Torsade de Pointes (Polymorphic VT with long QT interval)
Electrocardiograma of Torsade de Pointes.
It is a type of polymorphic VT associated with the presence of long QT interval or increase in the amplitude of the U wave.
Electrocardiogram of Torsade de Pointes:
- Cycles of 5 to 20 beats of wide QRS tachycardia with HR around 200-250 bpm with irregular RR intervals.
- QRS complexes with a continuously turning heart axis, giving the impression that they "rotate" on the isoelectric line.
- It is usually initiated by a Ventricular Extrasystole.
- In the complexes prior to or after the Torsade de Pointes a long QT interval is observed.
It is important to perform a 12-lead electrocardiogram for diagnosis, because in some isolated derivation monomorphic VT morphology can be observed, while in others it will have the typical Torsade de Pointes pattern.
The Torsade de Pointes often ends spontaneously but may degenerate into Ventricular Fibrillation and sudden death.
Polymorphic Ventricular Tachycardia with morphology similar to Torsade de Pointes but with normal QT interval should not be included in this definition.
Bidirectional Ventricular Tachycardia
It is a very rare Polymorphic Ventricular Tachycardia, which is associated with digitalis intoxication.

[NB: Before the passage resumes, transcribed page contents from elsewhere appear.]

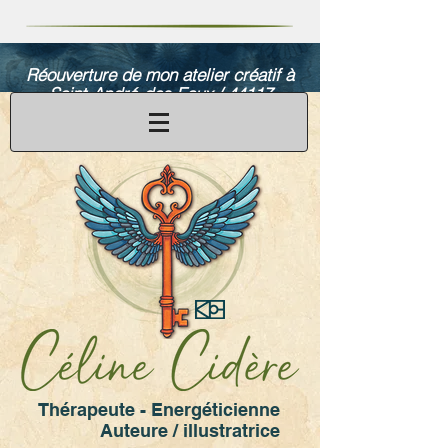
Réouverture de mon atelier créatif à
Saint-André-des-Eaux / 44117
en septembre 2026 !
Thérapeute - Energéticienne
Auteure / illustratrice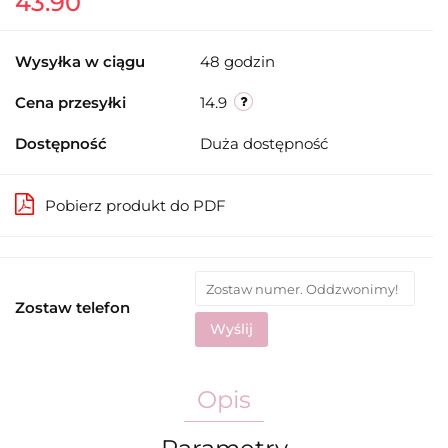
43.90
Wysyłka w ciągu
48 godzin
Cena przesyłki
14.9
Dostępność
Duża dostępność
Pobierz produkt do PDF
Zostaw telefon
Wyślij
Opis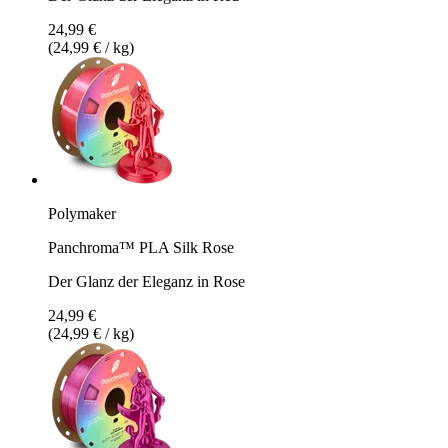
24,99 €
(24,99 € / kg)
Polymaker
Panchroma™ PLA Silk Rose
Der Glanz der Eleganz in Rose
24,99 €
(24,99 € / kg)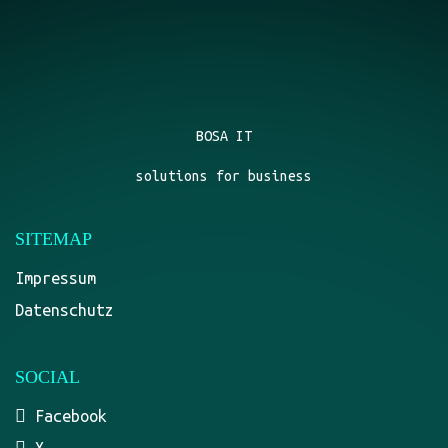
SOCIAL
Facebook
X
Instagram
Youtube
TELEFON
(06392) 868818
EMAIL
info@bosa-it.de
ADRESSE
Falkenburgstr. 3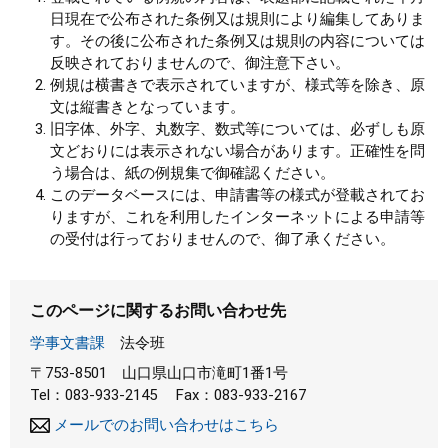
日現在で公布された条例又は規則により編集してありま
す。その後に公布された条例又は規則の内容については
反映されておりませんので、御注意下さい。
例規は横書きで表示されていますが、様式等を除き、原
文は縦書きとなっています。
旧字体、外字、丸数字、数式等については、必ずしも原
文どおりには表示されない場合があります。正確性を問
う場合は、紙の例規集で御確認ください。
このデータベースには、申請書等の様式が登載されてお
りますが、これを利用したインターネットによる申請等
の受付は行っておりませんので、御了承ください。
このページに関するお問い合わせ先
学事文書課
法令班
〒753-8501
山口県山口市滝町1番1号
Tel：083-933-2145
Fax：083-933-2167
メールでのお問い合わせはこちら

In the Electrocardiogram, it is observed by the presence of a wide QRS complex Tachycardia with an alternating shift in axis from one beat to another.
- 1. Benito B, Josephson ME. Ventricular Tachycardia in Coronary Artery Disease. Rev Esp Cardiol. 2012;65:939-55.
- 2. Gaztañaga L, Marchlinski FE, Betensky BP. Mechanisms of Cardiac Arrhythmias. Rev Esp Cardiol. 2012;65:174-85.
- 3. Zipes DP, Camm AJ, Borggrefe M et al. ACC/AHA/ESC 2006 Guidelines for Management of Patients With Ventricular Arrhythmias and the Prevention of Sudden Cardiac Death—Executive Summary. A Report of the American College of Cardiology/American Heart Association Task Force and the European Society of Cardiology Committee for Practice Guidelines (Writing Committee to Develop Guidelines for Management of Patients With Ventricular Arrhythmias and the Prevention of Sudden Cardiac Death). Circulation. 2006;114:1088-1132.
- 4. Surawicz B, Knilans TK. Chou’s electrocardiography in clinical practice, 6th ed. Philadelphia: Elservier; 2008.
- 5. Capulzini L, Brugada P, Brugada J, Brugada R. Arrhythmia and Right Heart Disease: From Genetic Basis to Clinical Practice. Rev Esp Cardiol. 2010;63:963-83.
- 6. Pérez-Diéz D, Brugada J. How to recognise and manage idiopathic ventricular tachycardia. E-journal for Cardiology Practice. 2010;8(26).
- 7. Caceres J, Jazayeri M, Mckinnie J, et al. Sustained bundle branch reentry as a mechanism of clinical tachycardia. Circulation 1989;79:256-70.